China Catching Up To Korea In The Smartphone Industry & Market
2월 21, 2013

ZTE and Huawei - both Chinese handset makers - are catching up in the smartphone industry and are anticipating market entry in Korea.

A quick briefing on the two companies:

Huawei - a telecom equipment manufacturer based in Shenzhen. In the fourth quarter of 2012, they surpassed Research in Motion and Nokia in terms of smartphone shipments (10.8 million smartphones).

ZTE - the second-largest Chinese telephone equipment maker. Has a new lineup of premium handsets running on the fourth generation LTE. Likely to increase smartphone shipments also.

Why have these Chinese rivals not been active in releasing their smartphones in Korea? Despite their strong growth in sales and shipments overseas, the Korean market is seen as an investment market rather than a profit-making market.

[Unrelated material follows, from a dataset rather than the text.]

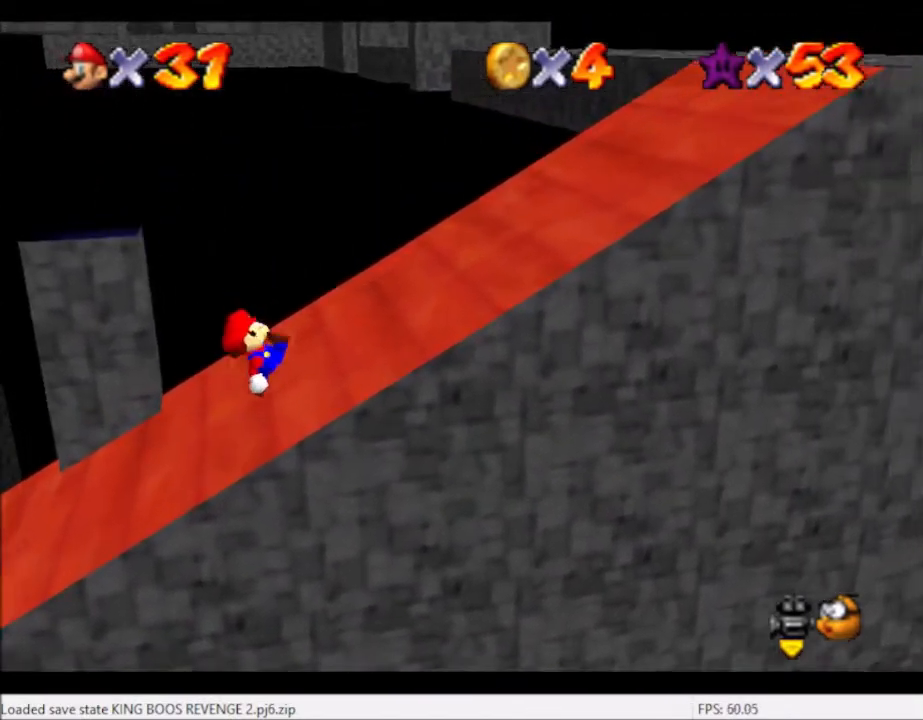
{"buttons": ["A"], "left_stick": "right", "right_stick": "center", "events": [[234, "B", "down"], [367, "B", "up"]]}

Better recognition of Chinese smartphones also need to be made; Huawei will be making premium products instead of low-end ones and are currently developing one-chip-based models and customizing the designs to suit the Korean market. Additional market research must be conducted for these companies, but they are both considering cost competitiveness and excellent after-sales services.

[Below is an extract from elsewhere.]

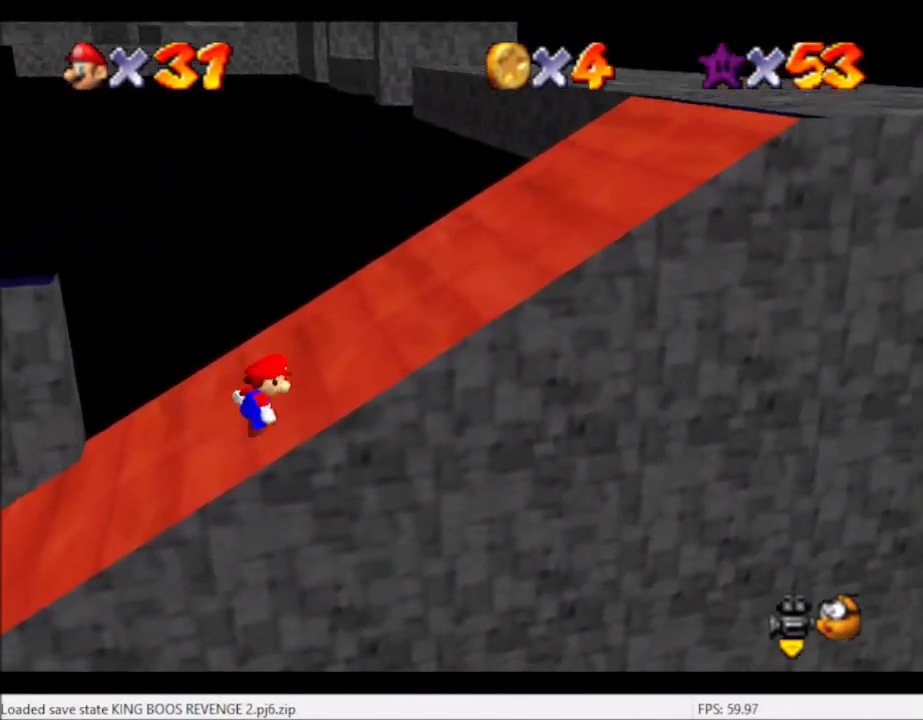
{"buttons": ["A"], "left_stick": "right", "right_stick": "center", "events": [[133, "B", "down"], [300, "B", "up"]]}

ZTE released “Z Phone” through Korea's online shopping site G-market last year. So far, a total of 6,000 Z Phones have been shipped to Korea as of early February, 2013. They are currently looking at the possibility of success and mapping out plans to reveal a second smartphone model.

ZTE has been gaining market share in domestic (China) and overseas market (especially in Africa) - their phones are considered 'low-end' but cost less than $161. ZTE released its flagship LTE smartphone called "Grand S" in January at the International Consumer Electronics Show in Las Vegas.

Both Huawei and ZTE will need to work on getting their phones more widely acknowledged - but considering that Koreans (read: IT trend lovers) use mostly Samsung or Apple phones, their strategy will have to be articulated in an intelligent and most importantly, cost-efficient way. In other words - an in-depth market analysis would be necessary before entering the 'risky' Korean market.

Since November 2009 when Apple's iPhone was launched, the global smartphone industry has seen many changes. Samsung Electronics rose as the world’s biggest handset manufacturer and the world's no.1 smartphone vendor with 63.7 shipments and 29% market share in the fourth quarter.

Apple followed with 47.8 million shipments and 22% market share. Huawei was ranked third with 10.8 shipments and a nearly 5% market share. ZTE was fifth, shipping 9.5 million smartphones in the fourth quarter. Once-strong IT giants (namely Nokia, RIM and HTC) fell from the list of the top five global brands in an extremely short period of time - it will be interesting to see how these figures change at the end of the year.